Data for this task Block Start

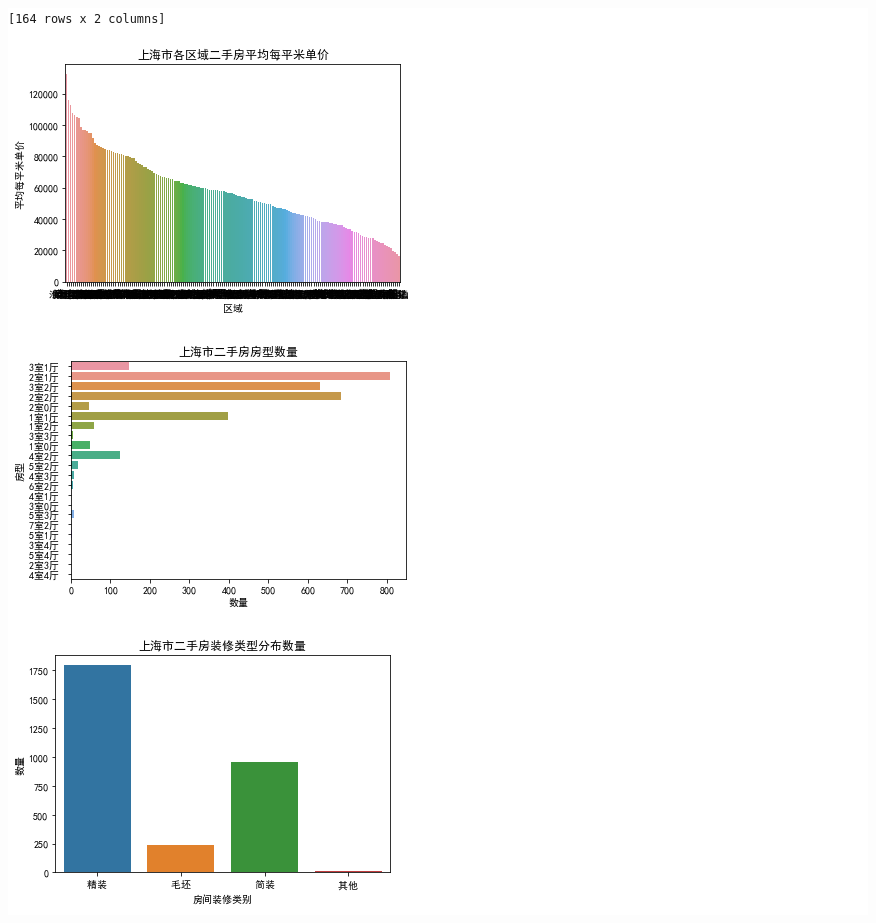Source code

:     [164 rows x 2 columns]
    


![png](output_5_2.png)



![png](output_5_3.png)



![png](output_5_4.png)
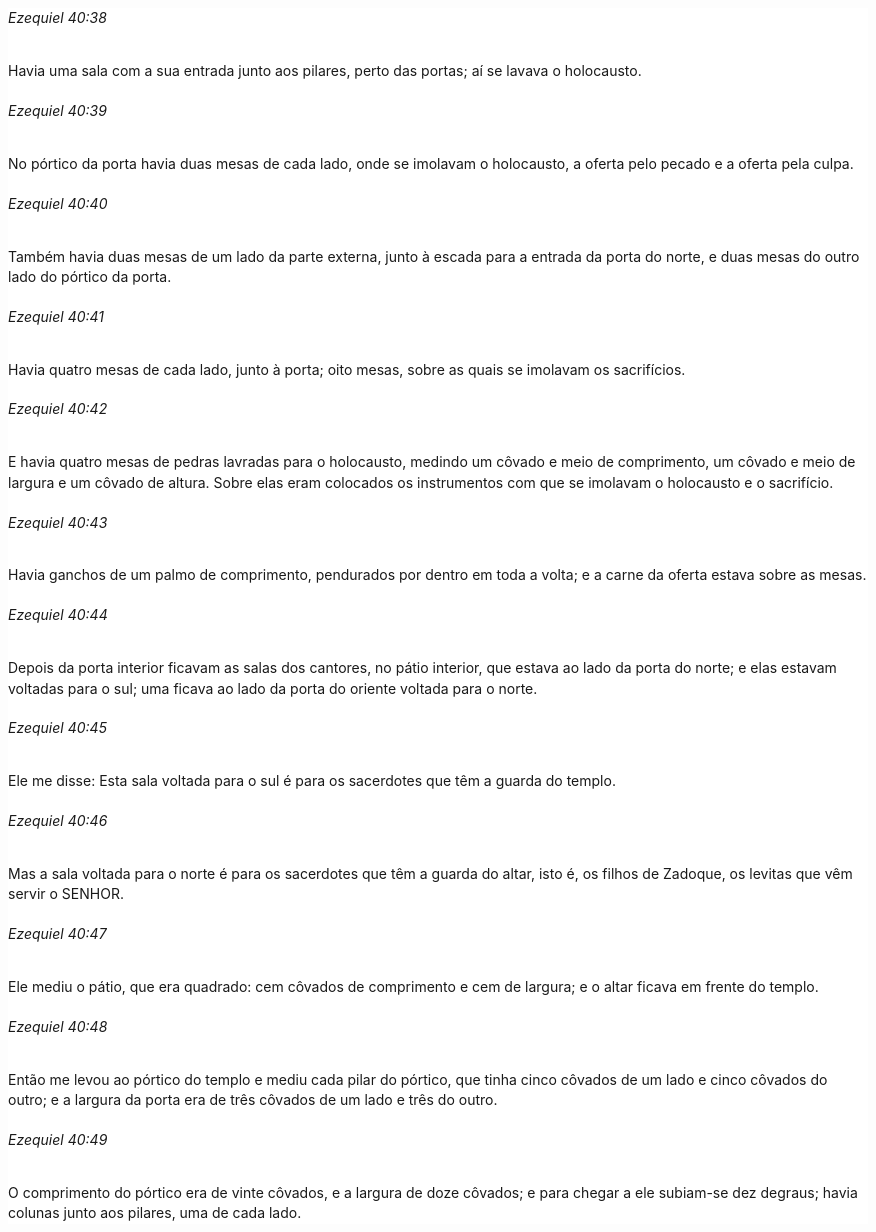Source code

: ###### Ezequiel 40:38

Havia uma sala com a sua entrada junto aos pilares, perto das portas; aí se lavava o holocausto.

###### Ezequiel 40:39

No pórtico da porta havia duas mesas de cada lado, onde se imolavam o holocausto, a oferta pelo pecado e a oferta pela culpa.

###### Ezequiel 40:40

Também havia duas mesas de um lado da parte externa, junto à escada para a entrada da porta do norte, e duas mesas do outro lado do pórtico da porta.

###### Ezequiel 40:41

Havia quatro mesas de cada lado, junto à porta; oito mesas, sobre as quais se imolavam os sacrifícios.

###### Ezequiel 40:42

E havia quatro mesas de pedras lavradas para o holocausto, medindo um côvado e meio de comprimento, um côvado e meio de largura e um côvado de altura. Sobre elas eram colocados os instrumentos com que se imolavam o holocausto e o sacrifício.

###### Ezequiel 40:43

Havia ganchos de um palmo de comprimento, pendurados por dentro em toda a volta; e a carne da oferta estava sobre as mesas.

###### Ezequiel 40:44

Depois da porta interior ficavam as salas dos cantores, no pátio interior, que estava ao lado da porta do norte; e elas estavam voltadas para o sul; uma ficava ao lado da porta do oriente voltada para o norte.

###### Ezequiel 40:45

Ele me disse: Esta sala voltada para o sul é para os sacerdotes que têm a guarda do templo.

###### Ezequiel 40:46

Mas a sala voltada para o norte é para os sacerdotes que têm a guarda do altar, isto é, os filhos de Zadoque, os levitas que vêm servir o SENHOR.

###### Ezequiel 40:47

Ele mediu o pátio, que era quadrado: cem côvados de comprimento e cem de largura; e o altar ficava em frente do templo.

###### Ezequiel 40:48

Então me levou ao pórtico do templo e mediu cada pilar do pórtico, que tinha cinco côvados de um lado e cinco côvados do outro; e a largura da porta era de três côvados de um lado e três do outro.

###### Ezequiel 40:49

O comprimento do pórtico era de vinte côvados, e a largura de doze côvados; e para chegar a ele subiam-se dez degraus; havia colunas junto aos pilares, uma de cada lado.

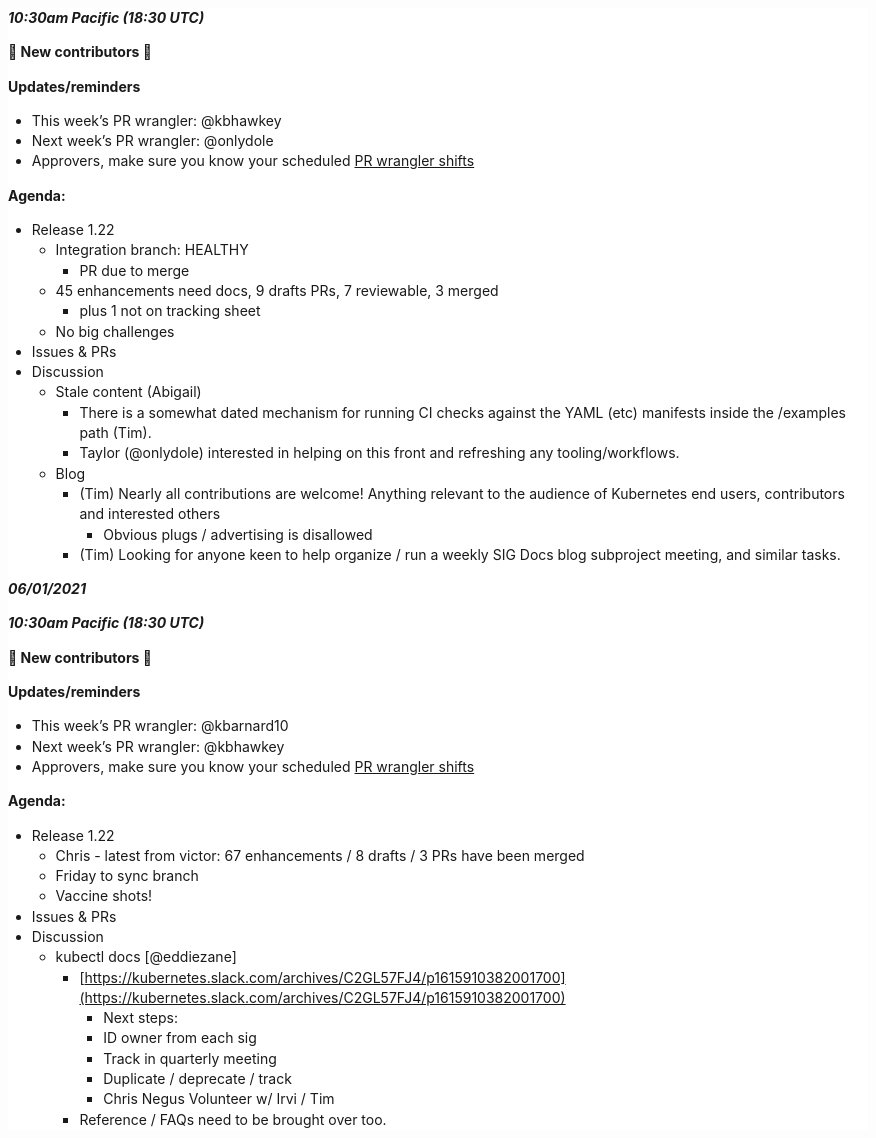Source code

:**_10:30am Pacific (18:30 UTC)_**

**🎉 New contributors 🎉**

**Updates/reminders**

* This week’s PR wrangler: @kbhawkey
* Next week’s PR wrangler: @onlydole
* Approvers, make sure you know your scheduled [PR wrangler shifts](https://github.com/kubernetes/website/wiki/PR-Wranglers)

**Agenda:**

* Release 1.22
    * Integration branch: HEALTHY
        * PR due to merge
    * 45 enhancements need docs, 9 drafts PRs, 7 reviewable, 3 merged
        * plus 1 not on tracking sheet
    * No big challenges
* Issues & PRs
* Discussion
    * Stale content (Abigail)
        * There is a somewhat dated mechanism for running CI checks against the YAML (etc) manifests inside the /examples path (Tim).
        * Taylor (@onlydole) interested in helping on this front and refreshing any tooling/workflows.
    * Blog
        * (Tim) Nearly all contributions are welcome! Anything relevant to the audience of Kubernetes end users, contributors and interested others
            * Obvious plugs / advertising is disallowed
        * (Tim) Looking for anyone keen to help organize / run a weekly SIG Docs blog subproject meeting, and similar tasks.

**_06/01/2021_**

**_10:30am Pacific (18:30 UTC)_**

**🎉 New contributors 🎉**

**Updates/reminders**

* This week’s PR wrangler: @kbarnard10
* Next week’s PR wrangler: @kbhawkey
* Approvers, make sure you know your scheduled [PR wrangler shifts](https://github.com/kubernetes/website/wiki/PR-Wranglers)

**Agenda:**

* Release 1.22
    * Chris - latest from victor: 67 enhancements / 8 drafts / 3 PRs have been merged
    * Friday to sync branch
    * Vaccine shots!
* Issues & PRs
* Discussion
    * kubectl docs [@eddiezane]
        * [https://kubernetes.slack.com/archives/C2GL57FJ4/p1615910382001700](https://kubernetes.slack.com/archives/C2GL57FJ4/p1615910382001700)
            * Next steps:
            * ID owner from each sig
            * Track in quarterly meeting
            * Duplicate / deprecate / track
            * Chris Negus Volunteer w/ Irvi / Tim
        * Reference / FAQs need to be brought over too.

Data for this task Block End

What the task requires: Locate every line in the data above that contains the word "guarda", and copy each of those lines.

Output for this exercise:
Ele me disse: Esta sala voltada para o sul é para os sacerdotes que têm a guarda do templo.
Mas a sala voltada para o norte é para os sacerdotes que têm a guarda do altar, isto é, os filhos de Zadoque, os levitas que vêm servir o SENHOR.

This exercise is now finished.